DOCUMENT SECTION:
---*---
We are a party to a term loan agreement with affiliates of Tennenbaum Capital Partners, LLC. This agreement restricts our ability to take certain actions such as incurring additional debt, encumbering our tangible or intangible property, paying dividends, or engaging in certain transactions, such as mergers and acquisitions, investments and asset sales. These restrictions may limit our flexibility in responding to business opportunities, competitive developments and adverse economic or industry conditions. In addition, our obligations under these agreements are secured by substantially all of our assets, which limits our ability to provide collateral for additional financing. A breach of any of these covenants, or a failure to pay interest or indebtedness when due under any of our credit facilities, could result in a variety of adverse consequences, including the acceleration of our indebtedness and the forfeiture of our assets subject to security interests in favor of the lenders.
If we fail to maintain an effective system of internal controls or are unable to remediate any deficiencies in our internal controls, we might not be able to report our financial results accurately or prevent fraud; in that case, our stockholders could lose confidence in our financial reporting, which would harm our business and could negatively impact the price of our stock.
---*---
Items from a dataset:
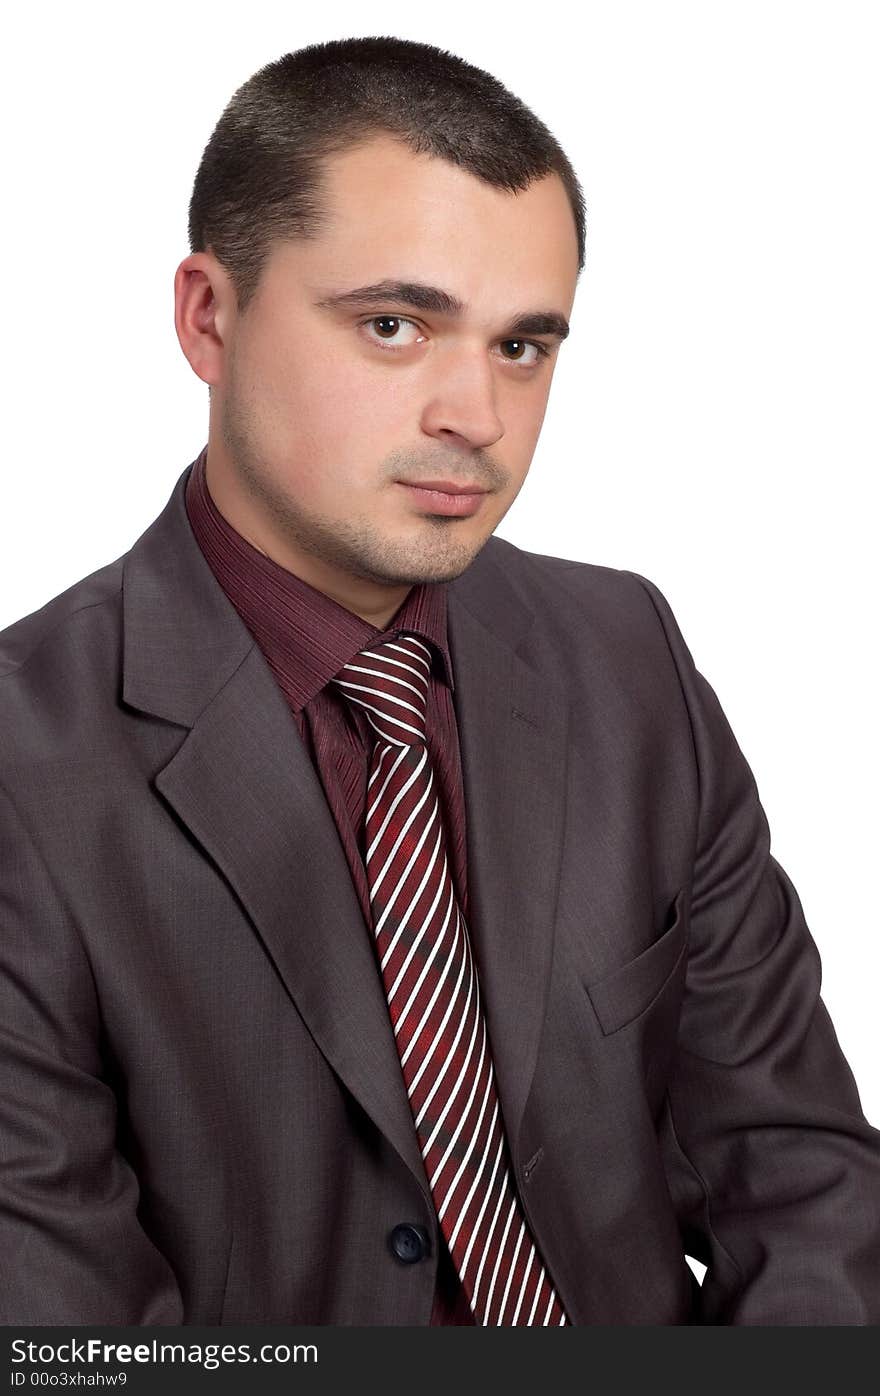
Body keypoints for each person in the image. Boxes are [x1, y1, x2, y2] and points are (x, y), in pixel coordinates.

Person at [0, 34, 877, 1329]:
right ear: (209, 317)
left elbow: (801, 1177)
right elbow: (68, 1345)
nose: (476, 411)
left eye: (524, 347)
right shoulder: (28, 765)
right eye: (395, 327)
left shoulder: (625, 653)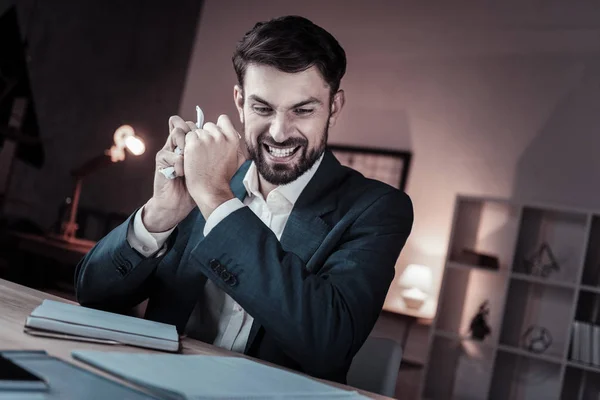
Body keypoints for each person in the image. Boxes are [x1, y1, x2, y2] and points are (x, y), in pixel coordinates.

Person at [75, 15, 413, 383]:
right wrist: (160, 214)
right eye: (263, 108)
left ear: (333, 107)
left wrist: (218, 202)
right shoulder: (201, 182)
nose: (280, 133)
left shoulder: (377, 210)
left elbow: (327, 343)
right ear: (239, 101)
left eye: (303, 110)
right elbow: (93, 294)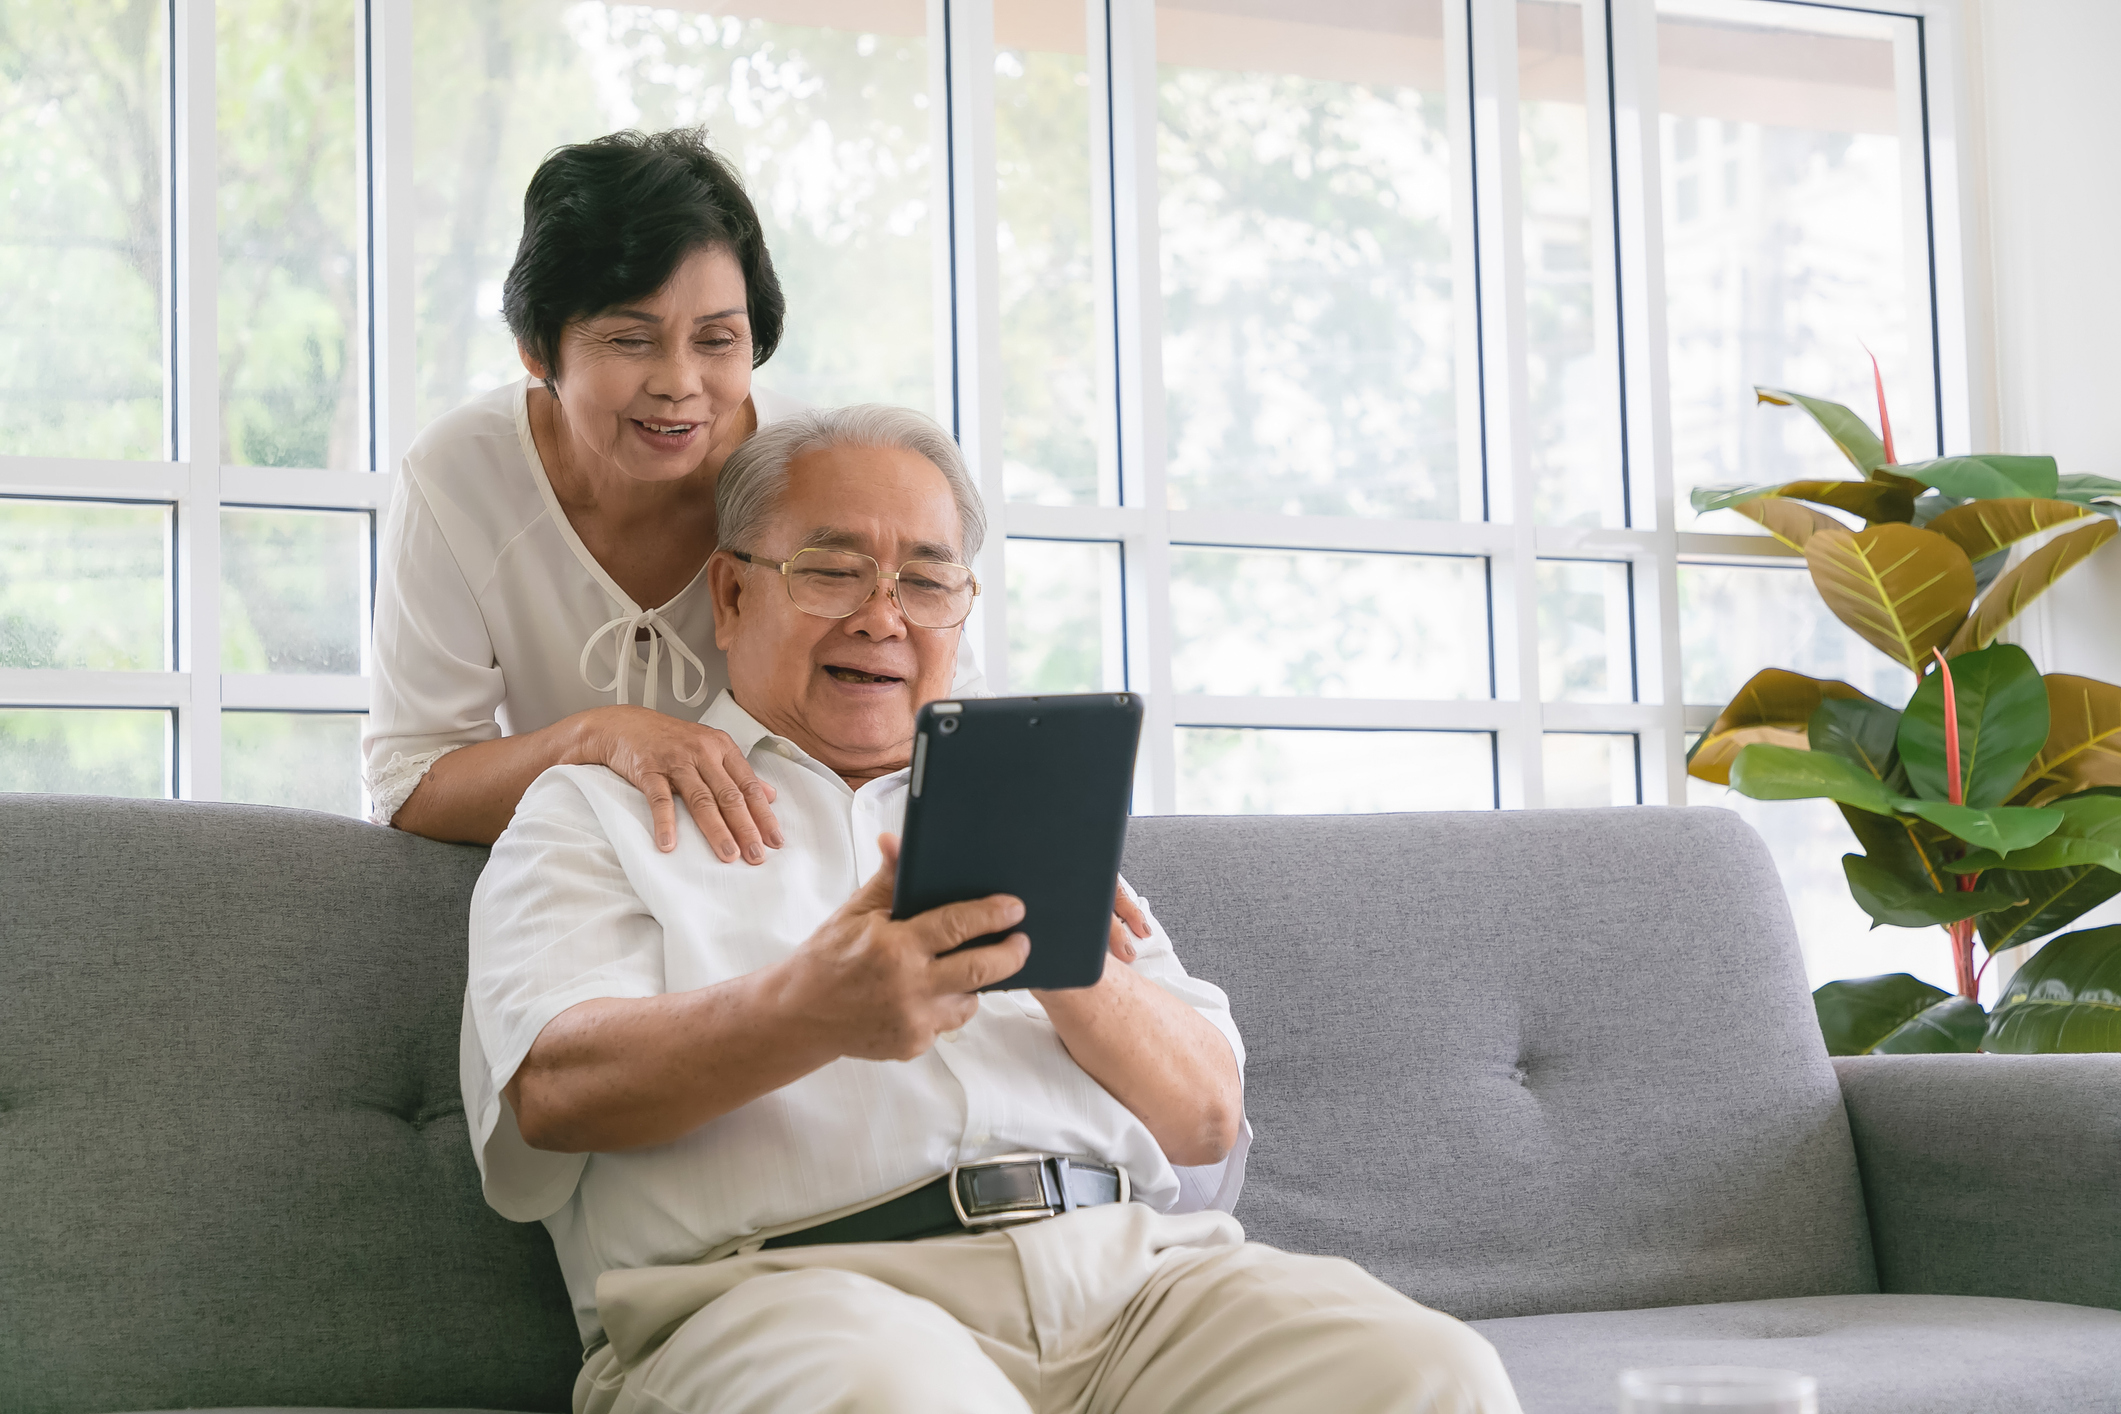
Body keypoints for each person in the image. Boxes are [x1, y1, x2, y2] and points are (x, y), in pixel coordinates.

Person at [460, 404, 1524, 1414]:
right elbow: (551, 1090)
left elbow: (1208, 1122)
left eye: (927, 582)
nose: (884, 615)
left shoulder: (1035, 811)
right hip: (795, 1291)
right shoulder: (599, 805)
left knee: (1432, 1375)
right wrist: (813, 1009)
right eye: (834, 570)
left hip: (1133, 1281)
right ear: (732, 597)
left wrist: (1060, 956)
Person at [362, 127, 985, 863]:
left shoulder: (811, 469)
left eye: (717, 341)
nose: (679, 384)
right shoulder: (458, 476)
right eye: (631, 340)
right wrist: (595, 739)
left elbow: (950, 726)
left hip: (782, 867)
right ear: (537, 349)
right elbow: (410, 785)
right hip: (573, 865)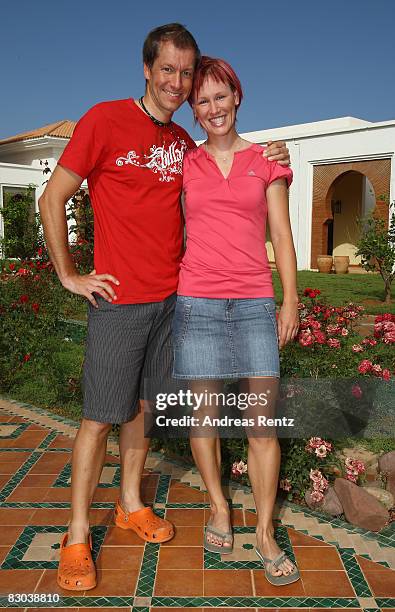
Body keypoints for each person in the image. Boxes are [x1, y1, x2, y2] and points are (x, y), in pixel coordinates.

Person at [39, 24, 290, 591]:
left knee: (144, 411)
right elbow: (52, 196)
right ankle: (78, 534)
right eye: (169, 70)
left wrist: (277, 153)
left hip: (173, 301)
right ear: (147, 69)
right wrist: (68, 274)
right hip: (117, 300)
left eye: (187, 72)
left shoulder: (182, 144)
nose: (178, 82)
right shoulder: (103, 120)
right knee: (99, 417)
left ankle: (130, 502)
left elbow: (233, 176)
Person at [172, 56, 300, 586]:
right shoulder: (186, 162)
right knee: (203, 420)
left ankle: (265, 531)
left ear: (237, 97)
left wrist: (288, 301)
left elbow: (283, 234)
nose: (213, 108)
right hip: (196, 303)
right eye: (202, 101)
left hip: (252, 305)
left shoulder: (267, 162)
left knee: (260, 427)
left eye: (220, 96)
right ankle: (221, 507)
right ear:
---*---
REQUIRED ACTION:
Answer these questions about the risk disclosure above:
1. The term loan agreement is with affiliates of which firm?
2. What secures the obligations under these agreements?
3. If internal controls fail, what could stockholders lose confidence in?

RESULT FOR THIS TASK:
1. Tennenbaum Capital Partners, LLC
2. Substantially all of the company's assets
3. The company's financial reporting